▶ Work required
Count how many lines in the data hold the word "APERTURE", and give that number alone.

═══ Input data

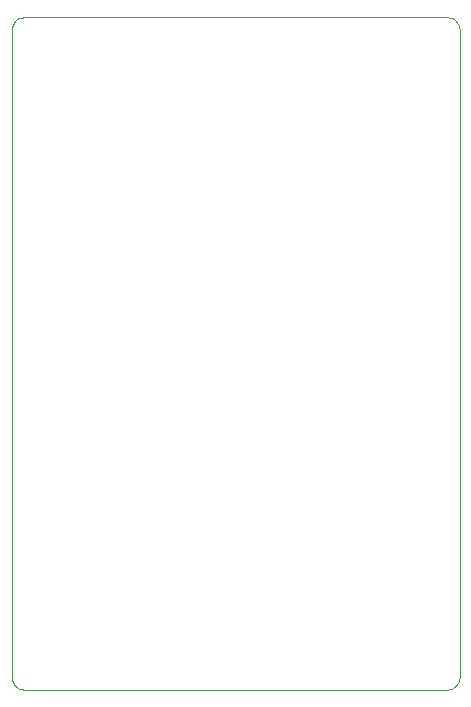
<source format=gbr>
%TF.GenerationSoftware,KiCad,Pcbnew,4.0.7-e2-6376~58~ubuntu16.04.1*%
%TF.CreationDate,2018-10-07T23:02:28+08:00*%
%TF.ProjectId,DVDBreakOut,445644427265616B4F75742E6B696361,rev?*%
%TF.FileFunction,Profile,NP*%
%FSLAX46Y46*%
G04 Gerber Fmt 4.6, Leading zero omitted, Abs format (unit mm)*
G04 Created by KiCad (PCBNEW 4.0.7-e2-6376~58~ubuntu16.04.1) date Sun Oct  7 23:02:28 2018*
%MOMM*%
%LPD*%
G01*
G04 APERTURE LIST*
%ADD10C,0.100000*%
G04 APERTURE END LIST*
D10*
X81161290Y-46398320D02*
X81375549Y-46376820D01*
X80961970Y-46459920D02*
X81161290Y-46398320D01*
X80781789Y-46557520D02*
X80961970Y-46459920D01*
X80624948Y-46686820D02*
X80781789Y-46557520D01*
X80495649Y-46843660D02*
X80624948Y-46686820D01*
X80398089Y-47023840D02*
X80495649Y-46843660D01*
X80336479Y-47223160D02*
X80398089Y-47023840D01*
X80315009Y-47437420D02*
X80336479Y-47223160D01*
X80315009Y-54286410D02*
X80315009Y-47437420D01*
X80315009Y-61135410D02*
X80315009Y-54286410D01*
X80315009Y-67984400D02*
X80315009Y-61135410D01*
X80315009Y-74833390D02*
X80315009Y-67984400D01*
X80315009Y-81682380D02*
X80315009Y-74833390D01*
X80315009Y-88531380D02*
X80315009Y-81682380D01*
X80315009Y-95380370D02*
X80315009Y-88531380D01*
X80315009Y-102229360D02*
X80315009Y-95380370D01*
X80336479Y-102443620D02*
X80315009Y-102229360D01*
X80398089Y-102642940D02*
X80336479Y-102443620D01*
X80495649Y-102823120D02*
X80398089Y-102642940D01*
X80624948Y-102979960D02*
X80495649Y-102823120D01*
X80781789Y-103109260D02*
X80624948Y-102979960D01*
X80961970Y-103206860D02*
X80781789Y-103109260D01*
X81161290Y-103268460D02*
X80961970Y-103206860D01*
X81375549Y-103289960D02*
X81161290Y-103268460D01*
X85849542Y-103289960D02*
X81375549Y-103289960D01*
X90323535Y-103289960D02*
X85849542Y-103289960D01*
X94797528Y-103289960D02*
X90323535Y-103289960D01*
X99271520Y-103289960D02*
X94797528Y-103289960D01*
X103745513Y-103289960D02*
X99271520Y-103289960D01*
X108219506Y-103289960D02*
X103745513Y-103289960D01*
X112693499Y-103289960D02*
X108219506Y-103289960D01*
X117167492Y-103289960D02*
X112693499Y-103289960D01*
X117381751Y-103268460D02*
X117167492Y-103289960D01*
X117581071Y-103206860D02*
X117381751Y-103268460D01*
X117761252Y-103109260D02*
X117581071Y-103206860D01*
X117918092Y-102979960D02*
X117761252Y-103109260D01*
X118047392Y-102823120D02*
X117918092Y-102979960D01*
X118144952Y-102642940D02*
X118047392Y-102823120D01*
X118206572Y-102443620D02*
X118144952Y-102642940D01*
X118228042Y-102229360D02*
X118206572Y-102443620D01*
X118228042Y-95380370D02*
X118228042Y-102229360D01*
X118228042Y-88531380D02*
X118228042Y-95380370D01*
X118228042Y-81682380D02*
X118228042Y-88531380D01*
X118228042Y-74833390D02*
X118228042Y-81682380D01*
X118228042Y-67984400D02*
X118228042Y-74833390D01*
X118228042Y-61135410D02*
X118228042Y-67984400D01*
X118228042Y-54286410D02*
X118228042Y-61135410D01*
X118228042Y-47437420D02*
X118228042Y-54286410D01*
X118206572Y-47223160D02*
X118228042Y-47437420D01*
X118144952Y-47023840D02*
X118206572Y-47223160D01*
X118047392Y-46843660D02*
X118144952Y-47023840D01*
X117918092Y-46686820D02*
X118047392Y-46843660D01*
X117761252Y-46557520D02*
X117918092Y-46686820D01*
X117581071Y-46459920D02*
X117761252Y-46557520D01*
X117381751Y-46398320D02*
X117581071Y-46459920D01*
X117167492Y-46376820D02*
X117381751Y-46398320D01*
X112693499Y-46376820D02*
X117167492Y-46376820D01*
X108219506Y-46376820D02*
X112693499Y-46376820D01*
X103745513Y-46376820D02*
X108219506Y-46376820D01*
X99271520Y-46376820D02*
X103745513Y-46376820D01*
X94797528Y-46376820D02*
X99271520Y-46376820D01*
X90323535Y-46376820D02*
X94797528Y-46376820D01*
X85849542Y-46376820D02*
X90323535Y-46376820D01*
X81375549Y-46376820D02*
X85849542Y-46376820D01*
M02*

</source>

══════

▶ Exercise result
2